As the bitcoin hype continues to gather momentum, ETF Trends sat down with Gabor Gurbacs, Director of Digital Asset Strategy at VanEck (pictured above), to discuss bitcoin’s growth potential.
Gurbacs has extensive digital asset trading and market structure experience and he is well known in the digital asset community.
Prior to joining VanEck, Gurbacs was a George Soros Scholar, Edgar Bronfman fellow, serial entrepreneur, and holder of several new economy finance research positions at the Massachusetts Institute of Technology (MIT), Harvard, and Williams College.
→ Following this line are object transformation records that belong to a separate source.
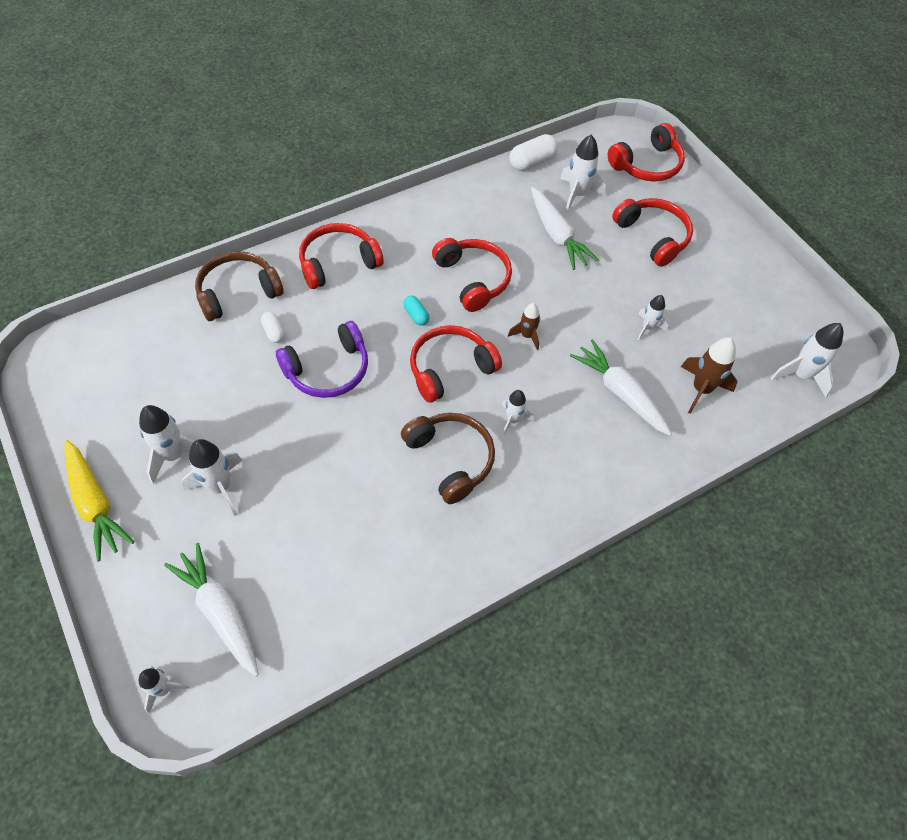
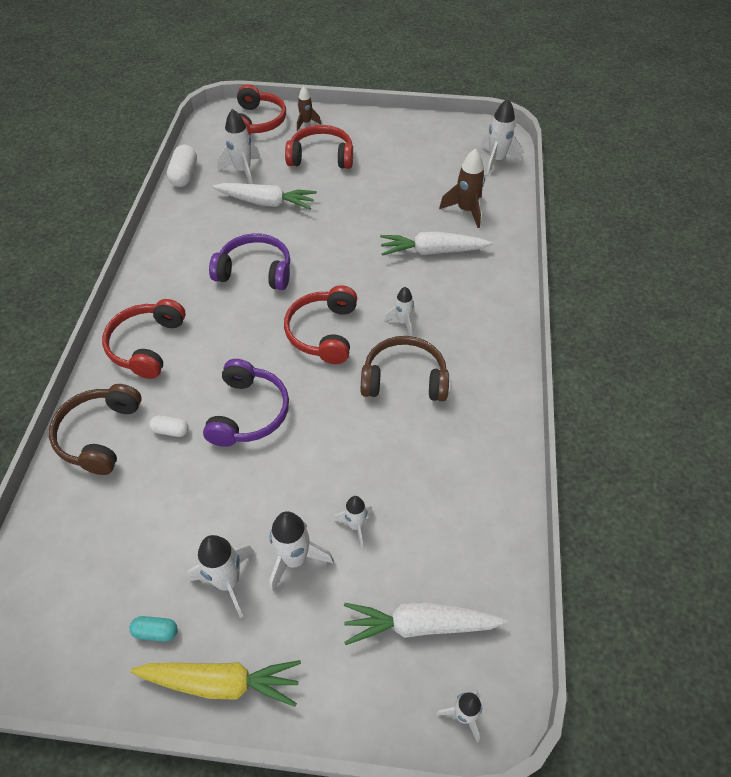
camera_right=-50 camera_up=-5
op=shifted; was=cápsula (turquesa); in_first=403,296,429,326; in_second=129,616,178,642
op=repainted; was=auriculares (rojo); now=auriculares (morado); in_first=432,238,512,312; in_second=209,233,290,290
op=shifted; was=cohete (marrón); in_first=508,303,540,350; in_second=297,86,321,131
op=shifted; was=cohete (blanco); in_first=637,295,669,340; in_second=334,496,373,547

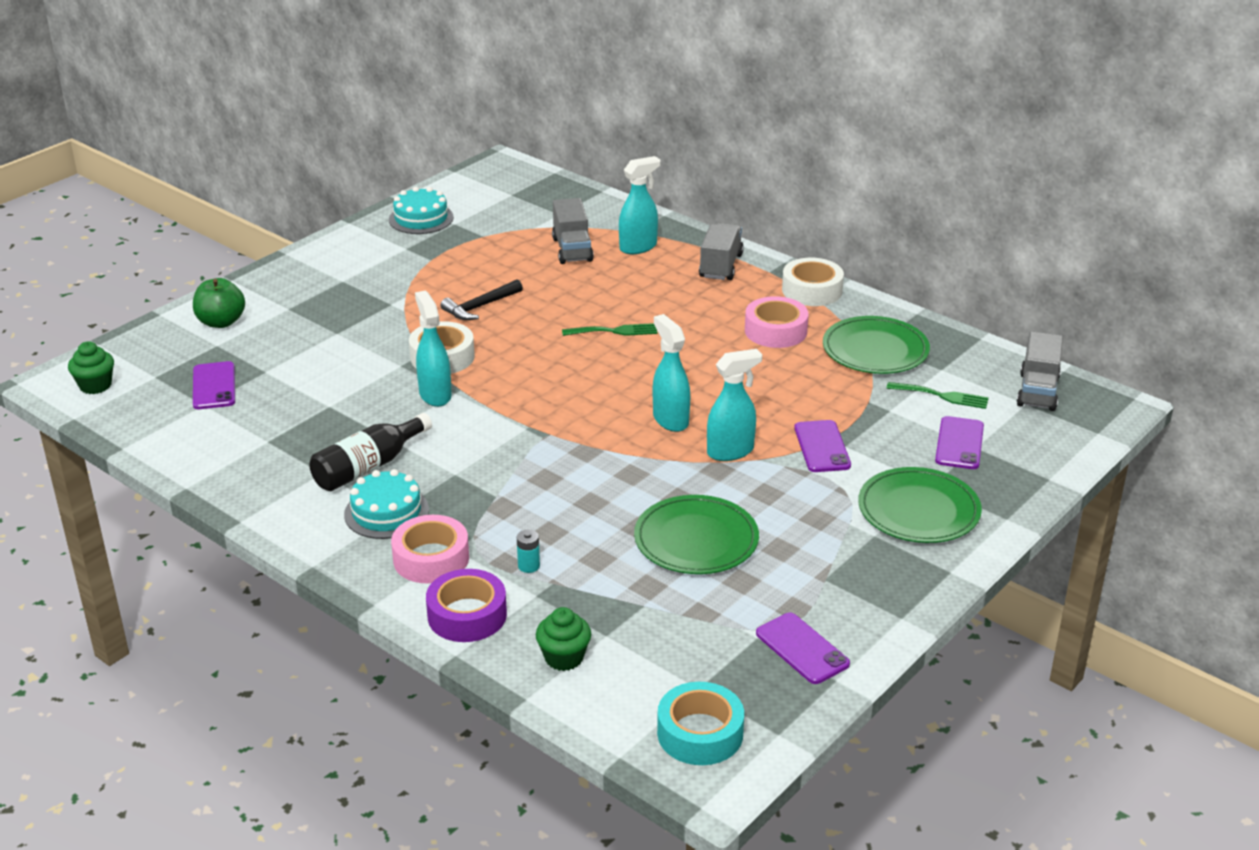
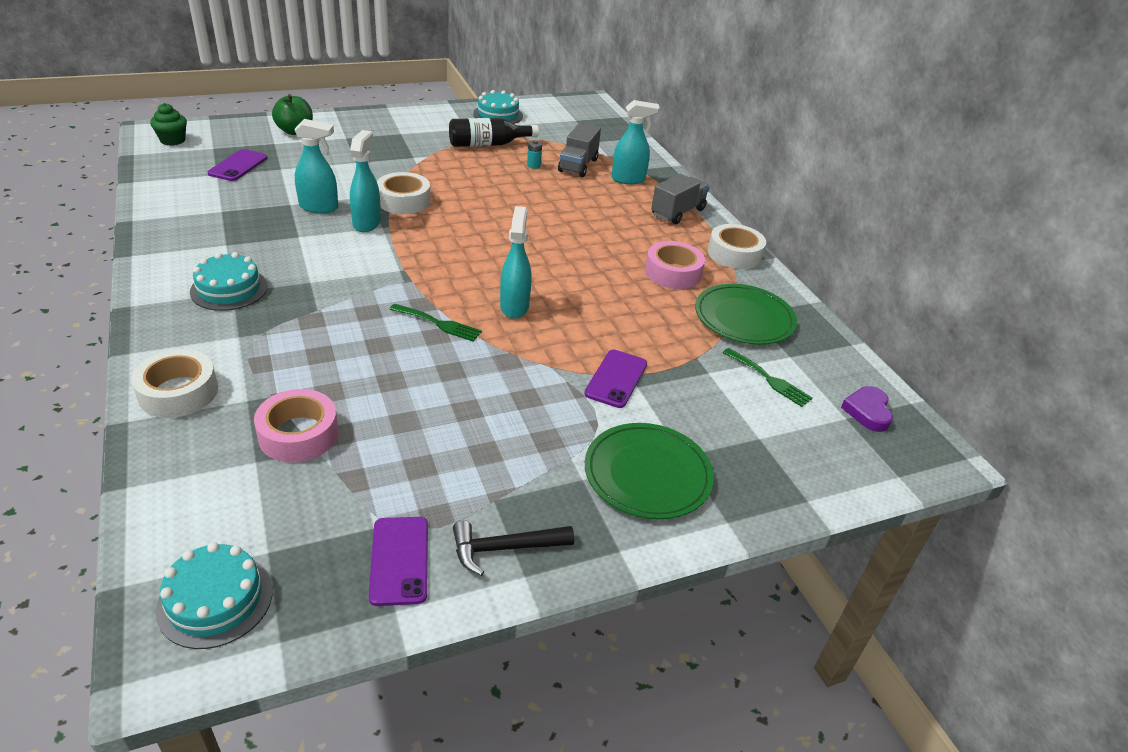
camera_right=25 camera_up=5
op=shifted; was=botella (negro); in_first=309,413,432,491; in_second=449,118,539,147
op=shifted; was=cinta adhesiva (rosa); in_first=391,515,469,584; in_second=254,389,338,463
op=repainted; was=cinta adhesiva (morado); now=cinta adhesiva (blanco); in_first=426,569,507,642; in_second=131,349,218,418
op=shifted; was=martillo (negro); in_first=441,279,523,320; in_second=453,520,574,576
op=shifted; was=pila (turquesa); in_first=517,530,540,573; in_second=527,140,542,169
op=gone; was=magdalena (verde); in_first=536,607,591,671
op=shifted; was=tenedor (verde); in_first=562,323,658,336; in_second=389,304,482,342
op=gone; was=plato (verde); in_first=634,495,759,574
op=swapped; was=cinta adhesiva (turquesa); now=tarta (turquesa); in_first=657,682,744,765; in_second=156,542,273,649
op=shifted; was=pulverizador (turquesa); in_first=707,349,762,461; in_second=294,119,338,213
op=gone; was=móvil (morado); in_first=935,416,984,469
op=swapped; was=camión (gris); now=corazón (morado); in_first=1017,331,1063,411; in_second=841,386,893,432

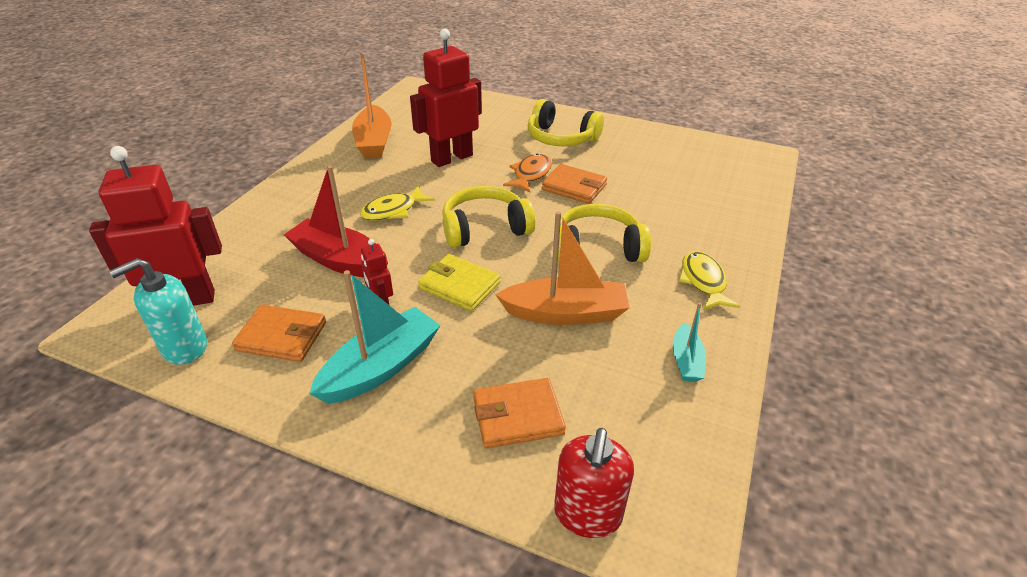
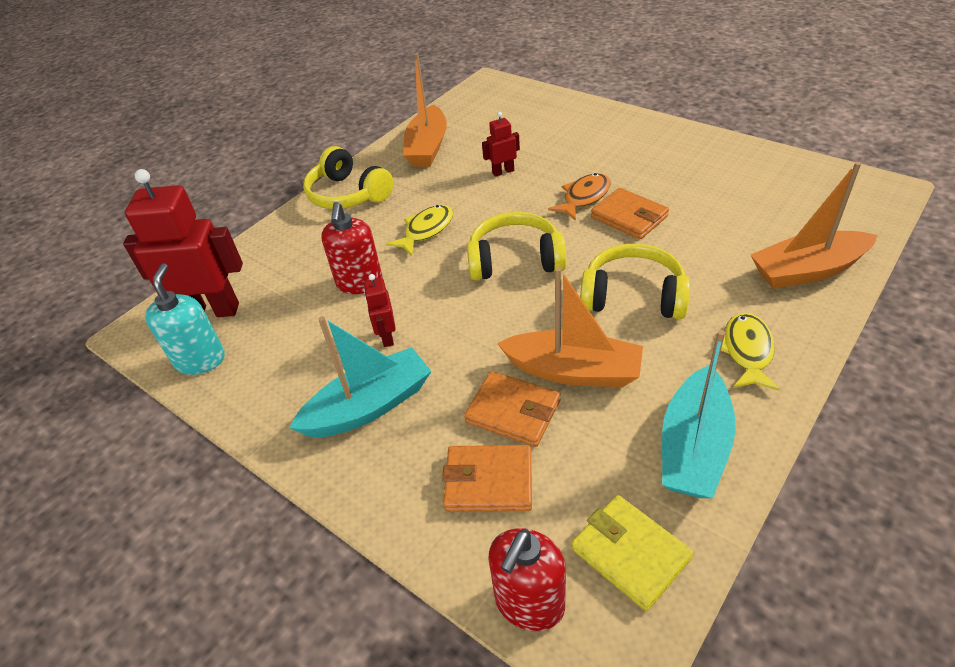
camera_right=20 camera_up=5
op=rotated; was=dispensador de jabón (turquesa); in_first=109,258,207,365; in_second=145,263,225,375; clockwise=105
op=shifted; was=cartera (naranja); in_first=232,304,326,362; in_second=464,371,560,447
op=swapped; was=barco (rojo); now=dispensador de jabón (rojo); in_first=284,166,388,277; in_second=321,202,382,294
op=rotated; was=pez (amarillo); in_first=360,186,435,221; in_second=386,205,453,256; clockwise=150
op=scaled; was=robot (rojo); in_first=410,29,482,167; in_second=482,112,520,177; ratio=0.47
op=shifted; was=cartera (amarillo); in_first=418,254,501,311; in_second=571,495,693,611
op=shifted; was=auriculares (amarillo); in_first=528,99,604,146; in_second=303,146,394,209
op=scaled; was=barco (turquesa); in_first=673,303,706,382; in_second=662,330,736,498; ratio=1.86
op=new; now=barco (naranja); in_second=751,162,877,289

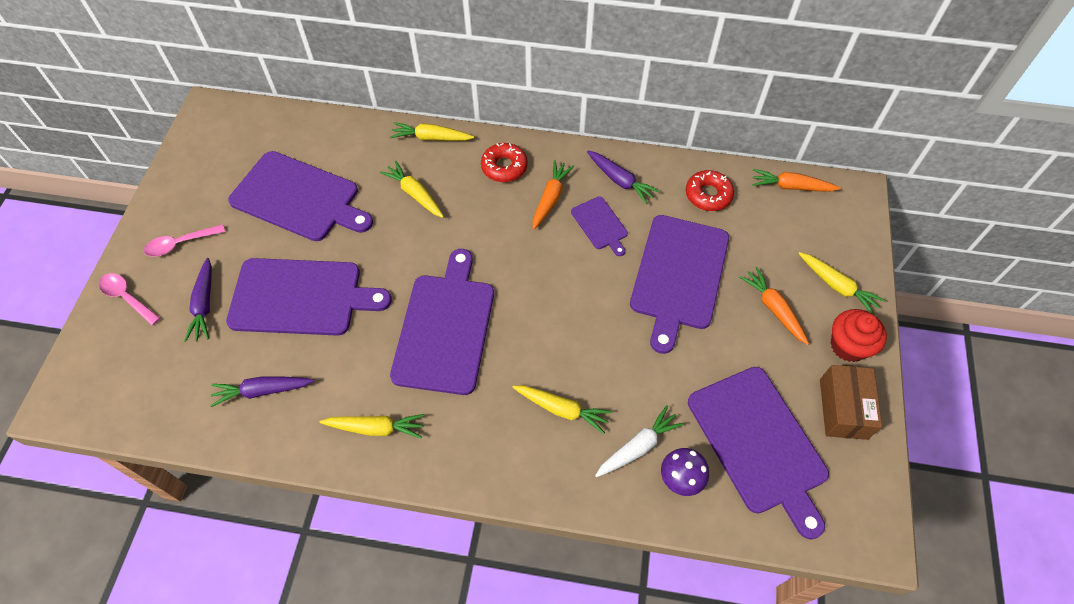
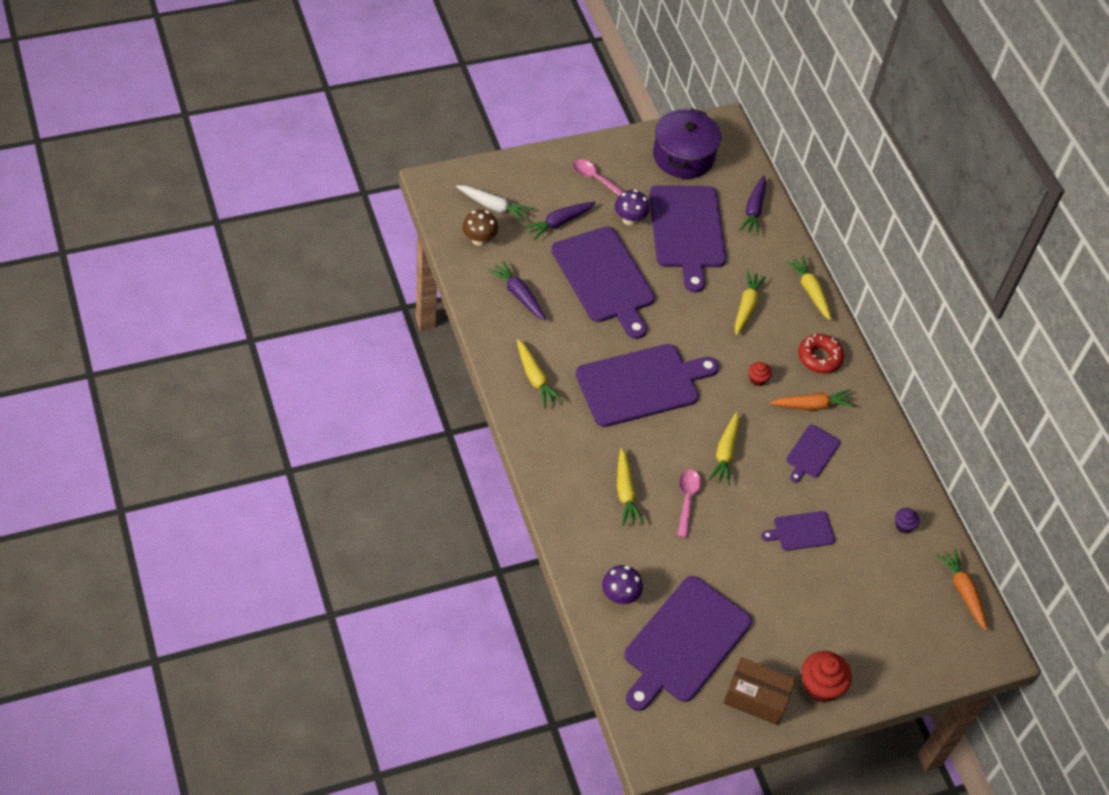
camera_right=55 camera_up=-5
op=shifted; was=cuchara (rosa); in_first=99,273,160,325; in_second=677,469,701,538
op=shifted; was=zanahoria (morado); in_first=587,151,660,204; in_second=739,175,766,235
op=shifted; was=zanahoria (blanco); in_first=595,405,684,477; in_second=456,185,532,222
op=scaled; was=tabla de cortar (morado); in_first=630,215,729,354; in_second=761,511,835,551; ratio=0.48
op=swapped; was=rosquilla (rojo); now=magdalena (morado); in_first=686,170,734,211; in_second=895,508,920,533
op=gone; was=zanahoria (naranja); in_first=739,267,809,345
op=shifted; was=zanahoria (amarillo); in_first=798,252,886,315; in_second=708,412,739,486
op=rotated; was=caja (marrón); in_first=820,365,882,440; in_second=723,657,796,725; clockwise=45
op=new; now=seta (marrón); in_second=463,210,498,246
op=new; now=seta (morado); in_second=615,190,650,226
op=new; now=olla (morado); in_second=653,108,721,179
op=new; now=magdalena (rojo); in_second=749,362,772,386

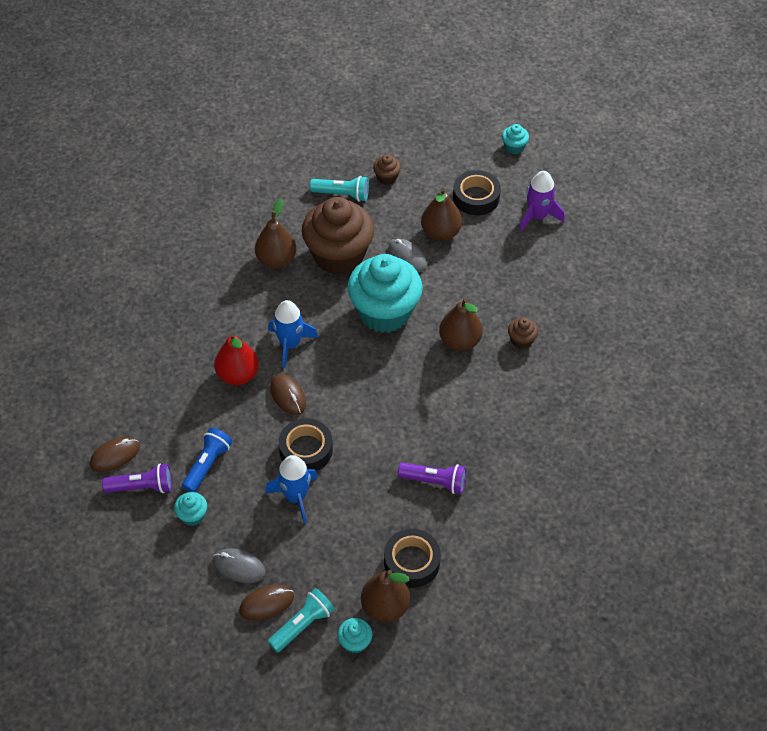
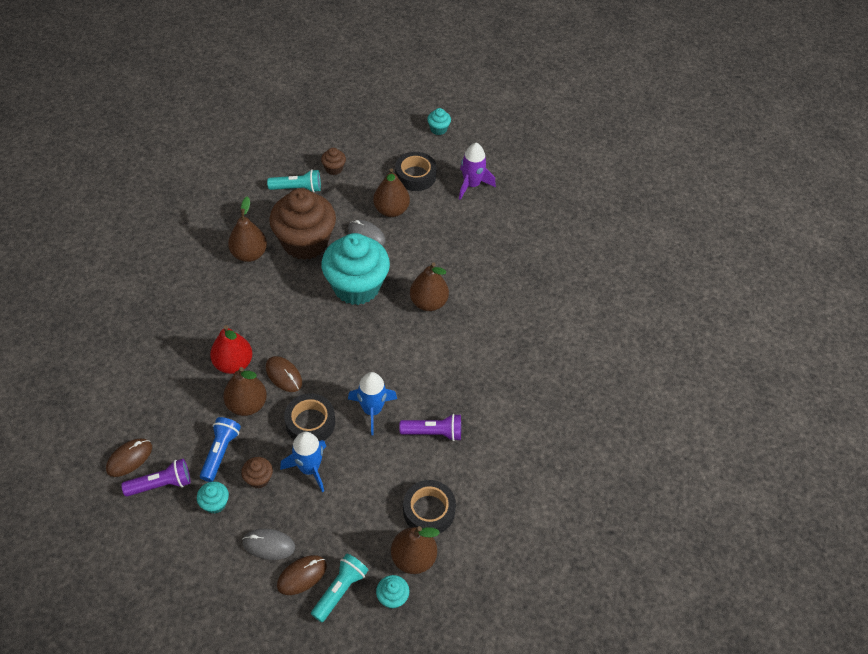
camera_right=-15 camera_up=0
op=shifted; was=cohete (azul); in_first=268,300,318,368; in_second=348,372,397,435
op=shifted; was=magdalena (marrón); in_first=508,318,538,349; in_second=241,457,273,489
op=new; now=pera (marrón); in_second=223,367,267,416

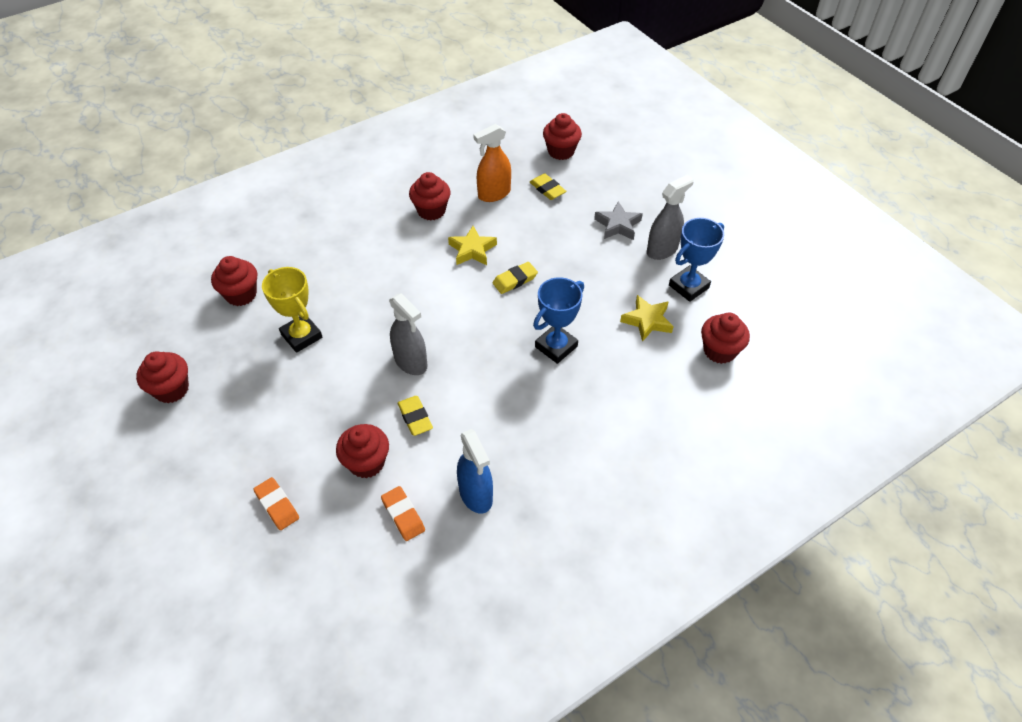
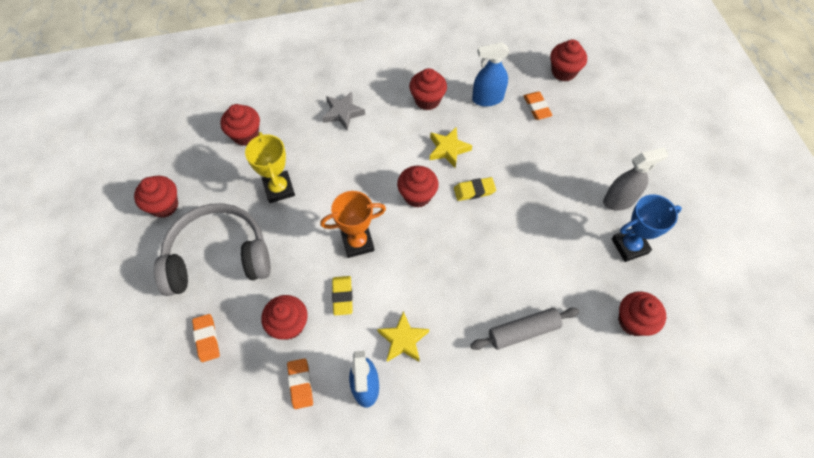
camera_right=20 camera_up=10
op=swapped; was=pulverizador (gris); now=trofeo (naranja); in_first=389,293,428,375; in_second=320,191,386,258
op=repainted; was=pulverizador (naranja); now=pulverizador (azul); in_first=473,124,511,202; in_second=472,42,509,107
op=repainted; was=goma de borrar (amarillo); now=goma de borrar (naranja); in_first=530,173,566,200; in_second=523,92,553,120
op=gone; was=trofeo (azul); in_first=533,277,584,364
op=shifted; was=estrella (gris); in_first=594,201,643,240; in_second=322,92,365,131
op=shifted; was=estrella (amarillo); in_first=620,295,674,342; in_second=377,311,429,362
op=new; now=auriculares (gris); in_second=154,203,271,296
op=new; now=magdalena (rojo); in_second=397,166,438,208
op=new; now=rodillo (gris); in_second=470,308,579,350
Gurbacs earned a BA from Williams College, triple majoring in Mathematics, German and Sociology.
What is Bitcoin’s growth potential?
If you view bitcoin as “digital gold” then there is tremendous growth potential. Gold’s market capitalization is about $8 Trillion, bitcoin is approaching $200 billion. In other words, if purely compared to gold’s total value, bitcoin might have as much as 40X more growth potential. If you compare bitcoin to M1, that is the total quantity of currency in circulation, bitcoin’s M1 is larger than the M1 of Mexico, Venezuela and Denmark. I’d be surprised if bitcoin would fully assume gold’s safe-haven role, but bitcoin could get to $1 trillion dollar market cap—compared to the $8 trillion market cap for gold—which is still up 4 to 5 times from here.